Deduzco que deben de ser de una debilidad
realmente extrema, porque no dudo de que tanto la fiscal como el juez hubieron
de ser conscientes de las consecuencias que su decisión iba a tener. Con ese
auto de libertad han demostrado de un plumazo, para empezar, que en este país
los responsables políticos pueden exhibir a cualquiera en la plaza pública como
asesino sin contar no ya con pruebas, sino ni tan siquiera con «indicios
racionales» de alguna solidez. Y han
evidenciado, en segundo lugar, que los jueces pueden dictar cárcel –y
mantenerla por la friolera de tres meses– contra personas que, según ellos
mismos acaban admitiendo, no estaba nada claro que tuvieran relación directa
con los crímenes investigados. Recuerdo que estos tres ciudadanos marroquíes
regentaban un locutorio público en el barrio de Lavapiés y que fueron detenidos
en compañía de dos inmigrantes de la Unión India que están ya también en
libertad.
Dice un popular proverbio árabe que, cuando
alguien te engaña, la primera vez es culpa suya; a partir de la segunda, la
culpa es ya tuya. Es de lo más razonable. Y, puesto que lo es, hay que concluir
que lo que tiene muy poco de razonable es que los medios de comunicación y la
opinión pública sigan aceptando las acusaciones que tales o cuales gobernantes
–y a veces también tales o cuales jueces– lanzan contra unos u otros sin más
garantía que la de su propia palabra.
Se trata de un fenómeno generalizado.

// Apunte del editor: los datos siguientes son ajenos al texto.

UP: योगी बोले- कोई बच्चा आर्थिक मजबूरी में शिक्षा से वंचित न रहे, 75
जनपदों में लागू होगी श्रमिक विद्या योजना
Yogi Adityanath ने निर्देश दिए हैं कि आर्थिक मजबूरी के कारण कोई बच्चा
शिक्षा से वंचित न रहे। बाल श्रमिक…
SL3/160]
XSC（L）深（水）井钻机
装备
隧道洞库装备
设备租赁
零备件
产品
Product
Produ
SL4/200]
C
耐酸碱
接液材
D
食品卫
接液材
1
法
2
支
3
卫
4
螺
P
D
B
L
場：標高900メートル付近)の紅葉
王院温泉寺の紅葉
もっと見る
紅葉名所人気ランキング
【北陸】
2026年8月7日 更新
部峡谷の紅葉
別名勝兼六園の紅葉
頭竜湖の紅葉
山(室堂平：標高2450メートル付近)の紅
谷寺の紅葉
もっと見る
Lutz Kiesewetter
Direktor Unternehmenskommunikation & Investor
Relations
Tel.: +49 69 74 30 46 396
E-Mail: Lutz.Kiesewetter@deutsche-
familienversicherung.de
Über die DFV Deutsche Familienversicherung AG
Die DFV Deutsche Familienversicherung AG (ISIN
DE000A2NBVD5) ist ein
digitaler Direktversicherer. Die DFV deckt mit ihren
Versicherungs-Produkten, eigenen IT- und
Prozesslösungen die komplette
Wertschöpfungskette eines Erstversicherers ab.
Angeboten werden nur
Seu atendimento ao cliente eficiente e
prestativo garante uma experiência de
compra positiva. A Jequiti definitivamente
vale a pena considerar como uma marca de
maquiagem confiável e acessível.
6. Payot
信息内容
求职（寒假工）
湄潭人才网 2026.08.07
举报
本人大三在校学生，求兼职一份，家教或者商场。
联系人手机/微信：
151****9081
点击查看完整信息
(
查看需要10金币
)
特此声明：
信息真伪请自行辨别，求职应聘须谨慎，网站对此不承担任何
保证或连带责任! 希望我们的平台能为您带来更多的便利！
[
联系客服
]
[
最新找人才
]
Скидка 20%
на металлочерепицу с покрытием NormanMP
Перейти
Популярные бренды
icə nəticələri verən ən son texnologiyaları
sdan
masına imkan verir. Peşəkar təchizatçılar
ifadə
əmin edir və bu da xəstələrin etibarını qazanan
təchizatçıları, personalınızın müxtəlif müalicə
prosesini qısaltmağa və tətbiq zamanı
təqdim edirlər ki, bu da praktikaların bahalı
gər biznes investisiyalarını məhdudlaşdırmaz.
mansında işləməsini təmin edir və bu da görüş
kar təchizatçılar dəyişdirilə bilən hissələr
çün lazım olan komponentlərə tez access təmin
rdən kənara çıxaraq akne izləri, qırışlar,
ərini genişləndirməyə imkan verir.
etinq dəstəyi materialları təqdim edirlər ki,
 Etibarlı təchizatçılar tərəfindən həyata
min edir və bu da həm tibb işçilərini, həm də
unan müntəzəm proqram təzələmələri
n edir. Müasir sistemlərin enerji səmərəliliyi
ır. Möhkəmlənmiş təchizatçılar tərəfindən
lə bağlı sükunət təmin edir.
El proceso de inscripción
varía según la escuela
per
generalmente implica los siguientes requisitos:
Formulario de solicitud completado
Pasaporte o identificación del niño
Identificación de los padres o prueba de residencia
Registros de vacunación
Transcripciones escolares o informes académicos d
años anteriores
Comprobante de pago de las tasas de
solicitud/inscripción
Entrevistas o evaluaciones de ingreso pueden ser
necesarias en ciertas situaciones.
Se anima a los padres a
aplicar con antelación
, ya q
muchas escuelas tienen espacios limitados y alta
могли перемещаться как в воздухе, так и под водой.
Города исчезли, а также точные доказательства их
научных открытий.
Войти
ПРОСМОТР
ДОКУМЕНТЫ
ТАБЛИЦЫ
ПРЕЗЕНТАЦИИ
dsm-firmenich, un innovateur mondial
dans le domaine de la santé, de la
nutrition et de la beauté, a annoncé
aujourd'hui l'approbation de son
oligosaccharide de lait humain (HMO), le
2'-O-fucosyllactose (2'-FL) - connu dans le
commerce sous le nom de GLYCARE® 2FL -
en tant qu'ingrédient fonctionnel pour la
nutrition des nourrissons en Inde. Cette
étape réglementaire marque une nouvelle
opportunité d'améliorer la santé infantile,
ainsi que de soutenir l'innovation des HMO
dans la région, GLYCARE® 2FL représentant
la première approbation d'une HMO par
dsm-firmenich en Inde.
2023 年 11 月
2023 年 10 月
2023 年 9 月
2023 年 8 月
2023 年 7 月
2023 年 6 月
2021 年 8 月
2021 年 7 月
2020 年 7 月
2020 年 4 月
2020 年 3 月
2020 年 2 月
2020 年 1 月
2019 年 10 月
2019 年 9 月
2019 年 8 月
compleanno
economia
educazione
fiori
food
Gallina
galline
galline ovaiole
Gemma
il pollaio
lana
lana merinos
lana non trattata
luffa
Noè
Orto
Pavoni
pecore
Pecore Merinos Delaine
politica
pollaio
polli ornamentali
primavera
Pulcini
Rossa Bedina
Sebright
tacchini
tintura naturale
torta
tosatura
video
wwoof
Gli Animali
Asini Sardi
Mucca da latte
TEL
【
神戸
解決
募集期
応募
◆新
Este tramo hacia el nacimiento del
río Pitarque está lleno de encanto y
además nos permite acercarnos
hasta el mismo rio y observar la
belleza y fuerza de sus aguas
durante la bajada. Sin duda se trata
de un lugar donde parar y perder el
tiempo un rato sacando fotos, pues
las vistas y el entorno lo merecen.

Acaba
de probarse en los propios EEUU que, cuando George W. Bush estableció una
relación directa entre el régimen de Sadam Hussein y los terroristas del 11-S,
lo que hizo fue presentar sus deseos personales como si se tratara de hechos
probados. Mintió, sin más. Como nos han mentido aquí en un buen puñado de
ocasiones, tal como luego ha podido demostrarse. Ésta de ahora es otra más.
Habida cuenta de la reiterada experiencia,
deberíamos todos hacer un ejercicio sistemático de incredulidad. Yo lo hago,
pero mucha gente a mi alrededor pretende que exagero. «Han detenido al culpable
de tal crimen», me dicen. Y yo respondo: «Dicen que han detenido a uno que
dicen que fue el autor de un crimen que dicen que ocurrió». Yo, como Santo
Tomás: sólo me creo lo que veo y toco.
Hemos retrocedido enormemente. Antes, los
titulares de las noticias abundaban en presuntos. Ahora sólo hay culpables.
Hasta en 1689 los había más despiertos que nosotros. Existe una canción popular
inglesa datada en ese año, titulada «Epithalamium
(A Wedding Song)», que se
subtitula: «Sobre el supuesto matrimonio del supuesto Príncipe de Gales con la
supuesta nieta del Rey de Francia, supuesto hijo de Louis XIII». Es obvio que
el autor de la canción sí que había aprendido de la experiencia.